His passing was very poor – making just two-thirds of his 21 attempts, and he struggled to find space to get on the ball often enough. But Rogic has the ability to create moments of magic, setting up the second goal with a perfect cutback for Adam Taggart through a defender’s legs. Taken off after 63 minutes.

Martin Boyle – 7

Boyle’s confidence and great form was on full display. His bravery to launch throw himself at the ball for his goal – and potentially cop a boot to the face – was the kind of effort that managers love. He ran hard and pressed well from the front, and he could have easily had a penalty for a push in the back. Graham Arnold said of his performance: “He truly believes in himself a lot and he is a poacher. I couldn’t be happier.”

Should have done better when he was charging towards goal in the second half and failed to pass to his two unmarked teammates. His four corners were poor.

Martin Boyle couldn’t convert this strong opportunity.Source: Getty Images

Awer Mabil – 7.5

Mabil scored with the very first shot of the game in the ninth minute. His first touch took him out of reach of two defenders, his second a vicious half-volley which beat the keeper despite the gloveman getting a hand to the ball. It was Mabil’s sixth goal in 20 Socceroos appearances – a strong return – and he continues to develop apace in his all-round ability. Arnold said after the match: “Awer Mabil is going up higher and higher at his level of the game.”

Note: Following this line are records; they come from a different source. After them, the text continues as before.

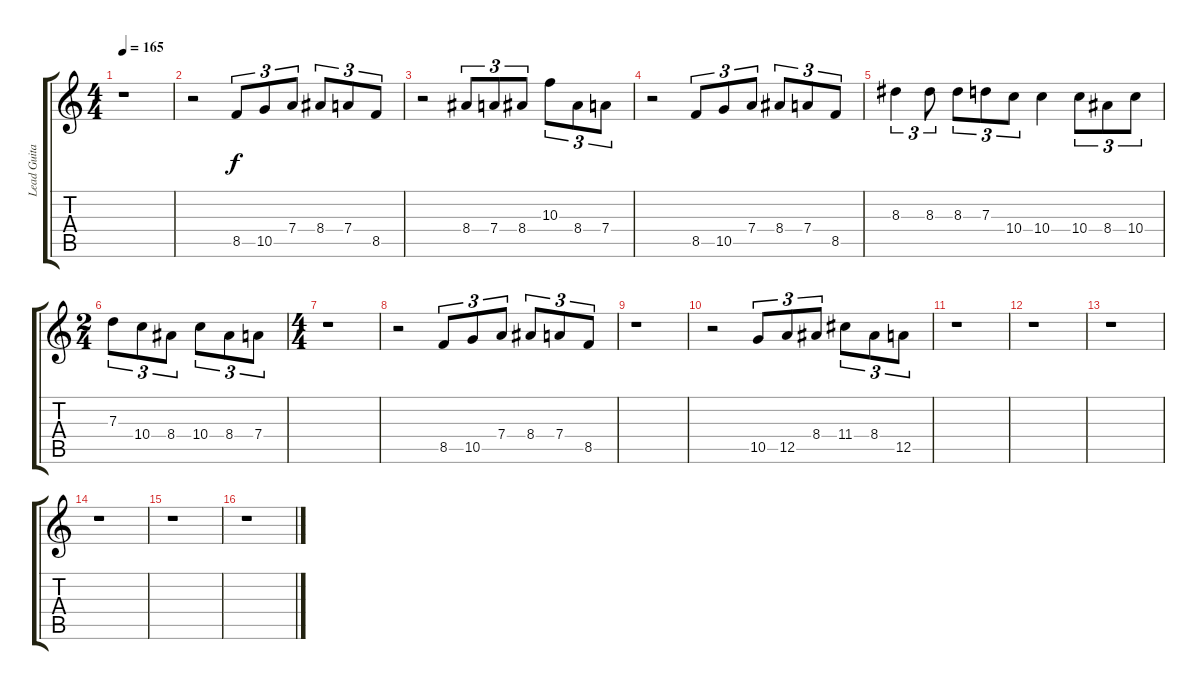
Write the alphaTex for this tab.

\track ("Lead Guitar" "Lead Guita") {instrument overdrivenguitar}
\staff {score tabs}
\tuning (E4 B3 G3 D3 A2 E2) {hide}
\ts (4 4)
\tempo 165
\clef g2
\ks c
r.1{dy f} |
r.2 8.5.8{tu (3 2)} 10.5.8{tu (3 2)} 7.4.8{tu (3 2)} 8.4.8{tu (3 2)} 7.4.8{tu (3 2)} 8.5.8{tu (3 2)} |
r.2 8.4.8{tu (3 2)} 7.4.8{tu (3 2)} 8.4.8{tu (3 2)} 10.3.8{tu (3 2)} 8.4.8{tu (3 2)} 7.4.8{tu (3 2)} |
r.2 8.5.8{tu (3 2)} 10.5.8{tu (3 2)} 7.4.8{tu (3 2)} 8.4.8{tu (3 2)} 7.4.8{tu (3 2)} 8.5.8{tu (3 2)} |
8.3.4{tu (3 2)} 8.3.8{tu (3 2)} 8.3.8{tu (3 2)} 7.3.8{tu (3 2)} 10.4.8{tu (3 2)} 10.4.4 10.4.8{tu (3 2)} 8.4.8{tu (3 2)} 10.4.8{tu (3 2)} |
\ts (2 4)
7.3.8{tu (3 2)} 10.4.8{tu (3 2)} 8.4.8{tu (3 2)} 10.4.8{tu (3 2)} 8.4.8{tu (3 2)} 7.4.8{tu (3 2)} |
\ts (4 4)
r.1 |
r.2 8.5.8{tu (3 2)} 10.5.8{tu (3 2)} 7.4.8{tu (3 2)} 8.4.8{tu (3 2)} 7.4.8{tu (3 2)} 8.5.8{tu (3 2)} |
r.1 |
r.2 10.5.8{tu (3 2)} 12.5.8{tu (3 2)} 8.4.8{tu (3 2)} 11.4.8{tu (3 2)} 8.4.8{tu (3 2)} 12.5.8{tu (3 2)} |
r.1 |
r.1 |
r.1 |
r.1 |
r.1 |
r.1
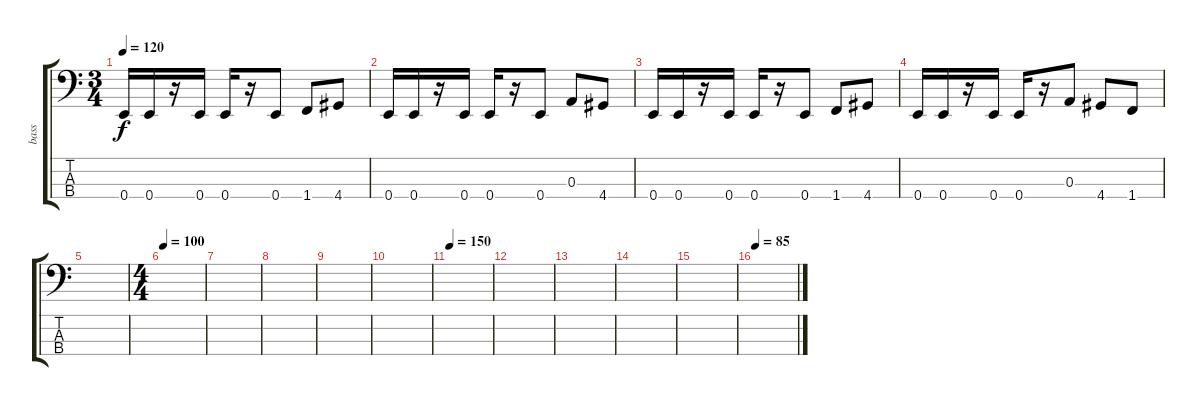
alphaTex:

\track ("bass" "bass") {instrument electricbassfinger}
\staff {score tabs}
\tuning (G2 D2 A1 E1) {hide}
\ts (3 4)
\tempo 120
\tempo 100
\tempo 120
\clef f4
\ks c
0.4.16{dy f instrument electricbassfinger} 0.4.16 r.16 0.4.16 0.4.16 r.16 0.4.8 1.4.8 4.4.8 |
0.4.16 0.4.16 r.16 0.4.16 0.4.16 r.16 0.4.8 0.3.8 4.4.8 |
0.4.16 0.4.16 r.16 0.4.16 0.4.16 r.16 0.4.8 1.4.8 4.4.8 |
0.4.16 0.4.16 r.16 0.4.16 0.4.16 r.16 0.3.8 4.4.8 1.4.8 |
|
\ts (4 4)
\tempo 100
|
|
|
|
|
\tempo 150
|
|
|
|
|
\tempo 85
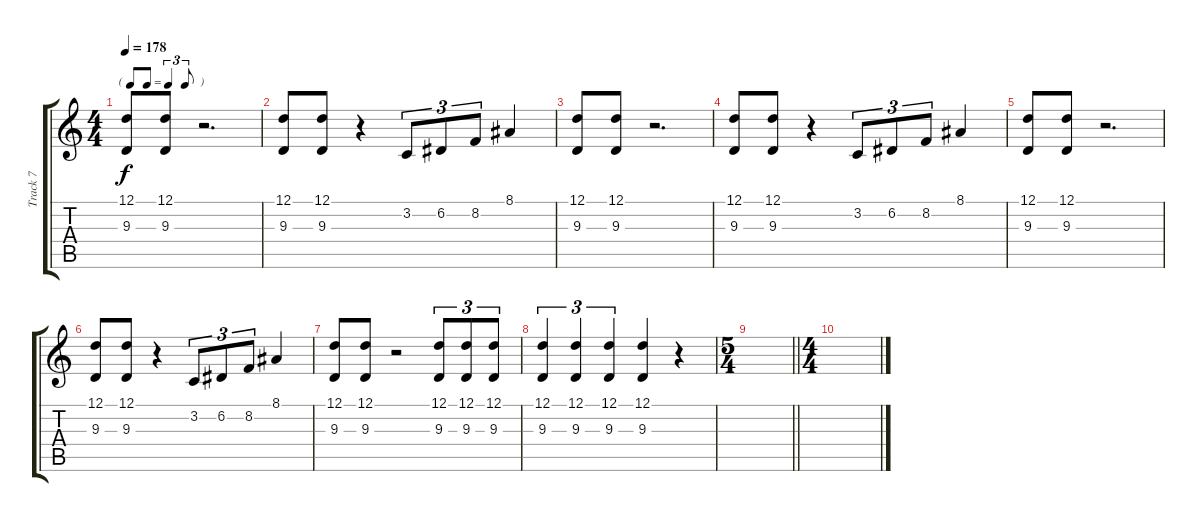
\track ("Track 7" "Track 7") {instrument brasssection}
\staff {score tabs}
\tuning (D4 A3 F3 C3 G2 C2) {hide}
\ts (4 4)
\tf triplet8th
\tempo 178
\clef g2
\ks c
(12.1 9.3).8{dy f} (12.1 9.3).8 r.2{d} |
(12.1 9.3).8 (12.1 9.3).8 r.4 3.2.8{tu (3 2)} 6.2.8{tu (3 2)} 8.2.8{tu (3 2)} 8.1.4 |
(12.1 9.3).8 (12.1 9.3).8 r.2{d} |
(12.1 9.3).8 (12.1 9.3).8 r.4 3.2.8{tu (3 2)} 6.2.8{tu (3 2)} 8.2.8{tu (3 2)} 8.1.4 |
(12.1 9.3).8 (12.1 9.3).8 r.2{d} |
(12.1 9.3).8 (12.1 9.3).8 r.4 3.2.8{tu (3 2)} 6.2.8{tu (3 2)} 8.2.8{tu (3 2)} 8.1.4 |
(12.1 9.3).8 (12.1 9.3).8 r.2 (12.1 9.3).8{tu (3 2)} (12.1 9.3).8{tu (3 2)} (12.1 9.3).8{tu (3 2)} |
(12.1 9.3).4{tu (3 2)} (12.1 9.3).4{tu (3 2)} (12.1 9.3).4{tu (3 2)} (12.1 9.3).4 r.4 |
\ts (5 4)
\barLineRight lightlight
|
\ts (4 4)
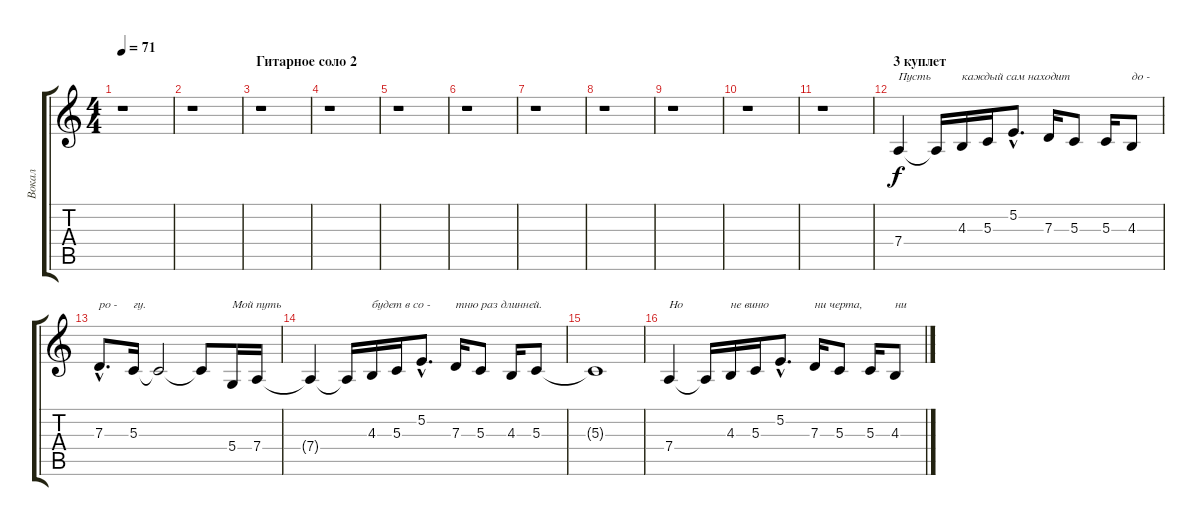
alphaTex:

\track ("Вокал" "Вокал") {instrument acousticgrandpiano}
\staff {score tabs}
\tuning (E4 B3 G3 D3 A2 E2) {hide}
\ts (4 4)
\tempo 71
\clef g2
\ks c
r.1{dy f} |
r.1 |
\section ("" "Гитарное соло 2")
r.1 |
r.1 |
r.1 |
r.1 |
r.1 |
r.1 |
r.1 |
r.1 |
r.1 |
\section ("" "3 куплет")
7.4.4{txt "Пусть"} 7.4{t}.16 4.3.16{txt "каждый сам находит"} 5.3.16 5.2{hac}.8{d} 7.3.16 5.3.8 5.3.16 4.3.8{txt "до -"} |
7.3{hac}.8{d txt "ро -"} 5.3.16{txt "гу."} 5.3{t}.2 5.3{t}.8 5.4.16{txt "Мой путь"} 7.4.16 |
7.4{t}.4 7.4{t}.16 4.3.16{txt "будет в со -"} 5.3.16 5.2{hac}.8{d} 7.3.16{txt "тню раз длинней."} 5.3.8 4.3.16 5.3.8 |
5.3{t}.1 |
7.4.4{txt "Но"} 7.4{t}.16 4.3.16{txt "не виню"} 5.3.16 5.2{hac}.8{d} 7.3.16{txt "ни черта,"} 5.3.8 5.3.16 4.3.8{txt "ни"}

His crossing underwhelmed, and he should have added a second goal when he headed wide of the back post from six yards out in the second half.

Adam Taggart – 6

With a deep Oman defensive block offering him little time or space, it was hard for Taggart to get involved. He took three shots – one of which rebounded to Boyle to score – but he’ll be disappointed at failing to find the scoresheet. His work off the ball was good, with neat diagonal runs to open up space.

Aaron Mooy worked hard to help Australia control the ball.Source: Getty Images


Aaron Mooy – 6.5

The game changed when Mooy entered the field as the tempo slowed, Australia enjoyed longer spells of possession, and the frenzied sloppiness of the first half calmed. His influence also allowed Hrustic to push forward. Mooy passed reasonably well, made an interception and four recoveries, and did exactly what Arnold would have expected in his 27 minutes on the park.

Mitch Duke – 6.5

Threw himself into everything that came his way, ruffling a few feathers of the opposition defence and drawing their full attention – which helped his teammates find greater opportunities. Ran very hard and his high pressing from the top of the defence was crucial to seeing off the game. Scored once with all the calmness and composure we’ve come to expect from him, but could certainly have scored another when a Fran Karacic cross found his head in the six-yard box.

Fran Karacic – 7.5

Ten minutes, one assist (with his only pass of the game) and Karacic could have had another with a well-weighted cross. You can’t ask for much more, really. Sure, Oman had slowed down and gifted him plenty of time on the ball, but Karacic wasted no time once he entered the fray. Very willing to get forward and into the box, and looked sharp after missing last month’s clashes due to injury. Could well be in contention to start against Japan.

Jimmy Jeggo – 5.5

Came on for the final 10 minutes, and kept things settled but hardly had a touch.

Chris Ikonomidis – 5.5

With just five minutes on the park, Ikonomidis was involved in the third goal when he teed up Karacic to make the assist for Duke. Just the second A-League player in the squad behind Rhyan Grant, who remained in Scotland and trained with Boyle at Hibernian ever since last month’s matches. Very hard to see Awer Mabil or Martin Boyle losing their starting roles, but depth in the wide positions could be crucial going forward.